WHAT TO PRODUCE
Go through the records and give each one again exactly.

--------------------------------------------------

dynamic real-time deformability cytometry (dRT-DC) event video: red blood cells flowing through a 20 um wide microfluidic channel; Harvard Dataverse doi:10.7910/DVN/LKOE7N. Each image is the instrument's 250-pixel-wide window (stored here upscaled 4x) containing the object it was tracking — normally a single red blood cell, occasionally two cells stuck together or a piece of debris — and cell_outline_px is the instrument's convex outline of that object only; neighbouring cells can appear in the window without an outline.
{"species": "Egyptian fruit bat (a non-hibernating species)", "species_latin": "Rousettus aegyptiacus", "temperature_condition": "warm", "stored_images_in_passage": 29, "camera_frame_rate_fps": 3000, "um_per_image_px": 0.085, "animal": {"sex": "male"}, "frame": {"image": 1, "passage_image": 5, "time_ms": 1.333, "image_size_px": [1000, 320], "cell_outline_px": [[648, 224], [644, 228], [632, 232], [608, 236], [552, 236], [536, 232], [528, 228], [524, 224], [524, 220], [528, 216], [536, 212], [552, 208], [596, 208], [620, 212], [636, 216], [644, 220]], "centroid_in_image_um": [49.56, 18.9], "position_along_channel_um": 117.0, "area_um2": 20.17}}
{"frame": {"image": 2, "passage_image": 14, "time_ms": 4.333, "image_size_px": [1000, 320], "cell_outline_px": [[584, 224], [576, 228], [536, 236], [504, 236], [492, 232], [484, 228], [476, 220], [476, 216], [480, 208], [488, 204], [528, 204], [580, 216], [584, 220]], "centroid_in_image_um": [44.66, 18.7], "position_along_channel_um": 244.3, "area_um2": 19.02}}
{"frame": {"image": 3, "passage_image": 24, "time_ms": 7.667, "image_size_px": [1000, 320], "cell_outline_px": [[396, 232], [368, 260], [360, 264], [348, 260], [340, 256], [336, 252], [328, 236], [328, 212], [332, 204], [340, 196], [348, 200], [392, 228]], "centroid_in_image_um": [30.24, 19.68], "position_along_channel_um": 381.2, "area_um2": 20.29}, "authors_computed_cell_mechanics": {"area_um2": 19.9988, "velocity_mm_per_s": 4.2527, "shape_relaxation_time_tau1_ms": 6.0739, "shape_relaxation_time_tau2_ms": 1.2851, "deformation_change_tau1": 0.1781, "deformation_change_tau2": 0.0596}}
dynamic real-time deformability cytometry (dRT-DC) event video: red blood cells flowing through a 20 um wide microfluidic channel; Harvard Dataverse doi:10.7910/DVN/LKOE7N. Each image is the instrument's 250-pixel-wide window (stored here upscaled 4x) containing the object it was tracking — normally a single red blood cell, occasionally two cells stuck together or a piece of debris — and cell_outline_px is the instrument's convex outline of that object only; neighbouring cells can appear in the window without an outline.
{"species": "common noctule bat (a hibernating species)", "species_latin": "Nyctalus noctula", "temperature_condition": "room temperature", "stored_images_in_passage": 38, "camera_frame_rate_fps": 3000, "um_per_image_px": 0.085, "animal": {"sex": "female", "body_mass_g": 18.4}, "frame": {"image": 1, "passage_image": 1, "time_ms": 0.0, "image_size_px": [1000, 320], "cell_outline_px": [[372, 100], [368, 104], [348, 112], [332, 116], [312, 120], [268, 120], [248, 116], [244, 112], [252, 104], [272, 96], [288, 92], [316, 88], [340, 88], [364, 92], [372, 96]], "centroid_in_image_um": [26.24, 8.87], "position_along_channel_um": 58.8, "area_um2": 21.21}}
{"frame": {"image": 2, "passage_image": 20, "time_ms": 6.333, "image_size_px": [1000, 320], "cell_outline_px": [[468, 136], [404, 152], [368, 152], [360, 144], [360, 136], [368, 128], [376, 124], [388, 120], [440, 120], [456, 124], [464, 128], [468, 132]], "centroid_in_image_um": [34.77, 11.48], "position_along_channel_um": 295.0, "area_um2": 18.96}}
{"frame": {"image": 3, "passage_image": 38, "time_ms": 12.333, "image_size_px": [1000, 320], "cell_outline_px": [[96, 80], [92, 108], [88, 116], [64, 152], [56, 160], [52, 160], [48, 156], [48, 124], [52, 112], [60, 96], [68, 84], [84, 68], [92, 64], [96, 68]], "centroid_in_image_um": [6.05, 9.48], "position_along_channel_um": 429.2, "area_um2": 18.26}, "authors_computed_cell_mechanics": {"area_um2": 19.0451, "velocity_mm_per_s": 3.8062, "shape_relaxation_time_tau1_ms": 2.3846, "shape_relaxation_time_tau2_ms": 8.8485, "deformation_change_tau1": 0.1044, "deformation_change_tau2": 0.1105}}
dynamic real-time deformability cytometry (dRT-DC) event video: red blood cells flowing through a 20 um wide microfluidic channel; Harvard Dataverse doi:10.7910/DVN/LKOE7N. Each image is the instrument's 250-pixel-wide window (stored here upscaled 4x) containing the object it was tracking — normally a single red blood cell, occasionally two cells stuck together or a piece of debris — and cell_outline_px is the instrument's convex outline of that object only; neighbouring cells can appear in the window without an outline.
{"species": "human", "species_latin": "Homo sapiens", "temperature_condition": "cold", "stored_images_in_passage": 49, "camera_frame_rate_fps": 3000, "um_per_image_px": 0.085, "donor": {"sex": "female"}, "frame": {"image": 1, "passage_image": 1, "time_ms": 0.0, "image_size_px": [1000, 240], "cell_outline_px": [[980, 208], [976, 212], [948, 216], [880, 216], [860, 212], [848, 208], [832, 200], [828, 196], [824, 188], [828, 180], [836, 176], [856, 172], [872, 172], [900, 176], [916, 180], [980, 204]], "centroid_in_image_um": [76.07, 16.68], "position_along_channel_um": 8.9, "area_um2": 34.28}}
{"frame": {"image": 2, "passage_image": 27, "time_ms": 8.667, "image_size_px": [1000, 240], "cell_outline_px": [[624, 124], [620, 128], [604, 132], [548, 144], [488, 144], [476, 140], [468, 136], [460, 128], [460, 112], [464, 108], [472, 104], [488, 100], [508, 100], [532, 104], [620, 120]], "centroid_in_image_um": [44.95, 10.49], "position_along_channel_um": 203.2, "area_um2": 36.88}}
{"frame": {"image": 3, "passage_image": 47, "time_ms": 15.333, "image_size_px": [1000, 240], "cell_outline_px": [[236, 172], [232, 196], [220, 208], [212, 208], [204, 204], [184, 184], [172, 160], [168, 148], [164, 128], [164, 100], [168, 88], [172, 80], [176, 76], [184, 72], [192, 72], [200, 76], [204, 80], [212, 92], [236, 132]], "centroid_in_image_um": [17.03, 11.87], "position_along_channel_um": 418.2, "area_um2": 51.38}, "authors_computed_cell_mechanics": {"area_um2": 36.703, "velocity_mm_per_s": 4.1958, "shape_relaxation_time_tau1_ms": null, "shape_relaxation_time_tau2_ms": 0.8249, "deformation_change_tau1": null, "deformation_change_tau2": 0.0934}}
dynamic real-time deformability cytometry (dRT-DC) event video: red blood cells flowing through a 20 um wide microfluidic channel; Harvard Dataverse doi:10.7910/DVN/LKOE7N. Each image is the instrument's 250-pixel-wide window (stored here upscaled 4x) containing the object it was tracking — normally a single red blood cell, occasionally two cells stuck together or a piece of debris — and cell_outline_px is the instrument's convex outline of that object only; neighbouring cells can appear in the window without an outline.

--------------------------------------------------

SOLUTION TO THIS EXERCISE
dynamic real-time deformability cytometry (dRT-DC) event video: red blood cells flowing through a 20 um wide microfluidic channel; Harvard Dataverse doi:10.7910/DVN/LKOE7N. Each image is the instrument's 250-pixel-wide window (stored here upscaled 4x) containing the object it was tracking — normally a single red blood cell, occasionally two cells stuck together or a piece of debris — and cell_outline_px is the instrument's convex outline of that object only; neighbouring cells can appear in the window without an outline.
{"species": "Egyptian fruit bat (a non-hibernating species)", "species_latin": "Rousettus aegyptiacus", "temperature_condition": "warm", "stored_images_in_passage": 29, "camera_frame_rate_fps": 3000, "um_per_image_px": 0.085, "animal": {"sex": "male"}, "frame": {"image": 1, "passage_image": 5, "time_ms": 1.333, "image_size_px": [1000, 320], "cell_outline_px": [[648, 224], [644, 228], [632, 232], [608, 236], [552, 236], [536, 232], [528, 228], [524, 224], [524, 220], [528, 216], [536, 212], [552, 208], [596, 208], [620, 212], [636, 216], [644, 220]], "centroid_in_image_um": [49.56, 18.9], "position_along_channel_um": 117.0, "area_um2": 20.17}}
{"frame": {"image": 2, "passage_image": 14, "time_ms": 4.333, "image_size_px": [1000, 320], "cell_outline_px": [[584, 224], [576, 228], [536, 236], [504, 236], [492, 232], [484, 228], [476, 220], [476, 216], [480, 208], [488, 204], [528, 204], [580, 216], [584, 220]], "centroid_in_image_um": [44.66, 18.7], "position_along_channel_um": 244.3, "area_um2": 19.02}}
{"frame": {"image": 3, "passage_image": 24, "time_ms": 7.667, "image_size_px": [1000, 320], "cell_outline_px": [[396, 232], [368, 260], [360, 264], [348, 260], [340, 256], [336, 252], [328, 236], [328, 212], [332, 204], [340, 196], [348, 200], [392, 228]], "centroid_in_image_um": [30.24, 19.68], "position_along_channel_um": 381.2, "area_um2": 20.29}, "authors_computed_cell_mechanics": {"area_um2": 19.9988, "velocity_mm_per_s": 4.2527, "shape_relaxation_time_tau1_ms": 6.0739, "shape_relaxation_time_tau2_ms": 1.2851, "deformation_change_tau1": 0.1781, "deformation_change_tau2": 0.0596}}
dynamic real-time deformability cytometry (dRT-DC) event video: red blood cells flowing through a 20 um wide microfluidic channel; Harvard Dataverse doi:10.7910/DVN/LKOE7N. Each image is the instrument's 250-pixel-wide window (stored here upscaled 4x) containing the object it was tracking — normally a single red blood cell, occasionally two cells stuck together or a piece of debris — and cell_outline_px is the instrument's convex outline of that object only; neighbouring cells can appear in the window without an outline.
{"species": "common noctule bat (a hibernating species)", "species_latin": "Nyctalus noctula", "temperature_condition": "room temperature", "stored_images_in_passage": 38, "camera_frame_rate_fps": 3000, "um_per_image_px": 0.085, "animal": {"sex": "female", "body_mass_g": 18.4}, "frame": {"image": 1, "passage_image": 1, "time_ms": 0.0, "image_size_px": [1000, 320], "cell_outline_px": [[372, 100], [368, 104], [348, 112], [332, 116], [312, 120], [268, 120], [248, 116], [244, 112], [252, 104], [272, 96], [288, 92], [316, 88], [340, 88], [364, 92], [372, 96]], "centroid_in_image_um": [26.24, 8.87], "position_along_channel_um": 58.8, "area_um2": 21.21}}
{"frame": {"image": 2, "passage_image": 20, "time_ms": 6.333, "image_size_px": [1000, 320], "cell_outline_px": [[468, 136], [404, 152], [368, 152], [360, 144], [360, 136], [368, 128], [376, 124], [388, 120], [440, 120], [456, 124], [464, 128], [468, 132]], "centroid_in_image_um": [34.77, 11.48], "position_along_channel_um": 295.0, "area_um2": 18.96}}
{"frame": {"image": 3, "passage_image": 38, "time_ms": 12.333, "image_size_px": [1000, 320], "cell_outline_px": [[96, 80], [92, 108], [88, 116], [64, 152], [56, 160], [52, 160], [48, 156], [48, 124], [52, 112], [60, 96], [68, 84], [84, 68], [92, 64], [96, 68]], "centroid_in_image_um": [6.05, 9.48], "position_along_channel_um": 429.2, "area_um2": 18.26}, "authors_computed_cell_mechanics": {"area_um2": 19.0451, "velocity_mm_per_s": 3.8062, "shape_relaxation_time_tau1_ms": 2.3846, "shape_relaxation_time_tau2_ms": 8.8485, "deformation_change_tau1": 0.1044, "deformation_change_tau2": 0.1105}}
dynamic real-time deformability cytometry (dRT-DC) event video: red blood cells flowing through a 20 um wide microfluidic channel; Harvard Dataverse doi:10.7910/DVN/LKOE7N. Each image is the instrument's 250-pixel-wide window (stored here upscaled 4x) containing the object it was tracking — normally a single red blood cell, occasionally two cells stuck together or a piece of debris — and cell_outline_px is the instrument's convex outline of that object only; neighbouring cells can appear in the window without an outline.
{"species": "human", "species_latin": "Homo sapiens", "temperature_condition": "cold", "stored_images_in_passage": 49, "camera_frame_rate_fps": 3000, "um_per_image_px": 0.085, "donor": {"sex": "female"}, "frame": {"image": 1, "passage_image": 1, "time_ms": 0.0, "image_size_px": [1000, 240], "cell_outline_px": [[980, 208], [976, 212], [948, 216], [880, 216], [860, 212], [848, 208], [832, 200], [828, 196], [824, 188], [828, 180], [836, 176], [856, 172], [872, 172], [900, 176], [916, 180], [980, 204]], "centroid_in_image_um": [76.07, 16.68], "position_along_channel_um": 8.9, "area_um2": 34.28}}
{"frame": {"image": 2, "passage_image": 27, "time_ms": 8.667, "image_size_px": [1000, 240], "cell_outline_px": [[624, 124], [620, 128], [604, 132], [548, 144], [488, 144], [476, 140], [468, 136], [460, 128], [460, 112], [464, 108], [472, 104], [488, 100], [508, 100], [532, 104], [620, 120]], "centroid_in_image_um": [44.95, 10.49], "position_along_channel_um": 203.2, "area_um2": 36.88}}
{"frame": {"image": 3, "passage_image": 47, "time_ms": 15.333, "image_size_px": [1000, 240], "cell_outline_px": [[236, 172], [232, 196], [220, 208], [212, 208], [204, 204], [184, 184], [172, 160], [168, 148], [164, 128], [164, 100], [168, 88], [172, 80], [176, 76], [184, 72], [192, 72], [200, 76], [204, 80], [212, 92], [236, 132]], "centroid_in_image_um": [17.03, 11.87], "position_along_channel_um": 418.2, "area_um2": 51.38}, "authors_computed_cell_mechanics": {"area_um2": 36.703, "velocity_mm_per_s": 4.1958, "shape_relaxation_time_tau1_ms": null, "shape_relaxation_time_tau2_ms": 0.8249, "deformation_change_tau1": null, "deformation_change_tau2": 0.0934}}
dynamic real-time deformability cytometry (dRT-DC) event video: red blood cells flowing through a 20 um wide microfluidic channel; Harvard Dataverse doi:10.7910/DVN/LKOE7N. Each image is the instrument's 250-pixel-wide window (stored here upscaled 4x) containing the object it was tracking — normally a single red blood cell, occasionally two cells stuck together or a piece of debris — and cell_outline_px is the instrument's convex outline of that object only; neighbouring cells can appear in the window without an outline.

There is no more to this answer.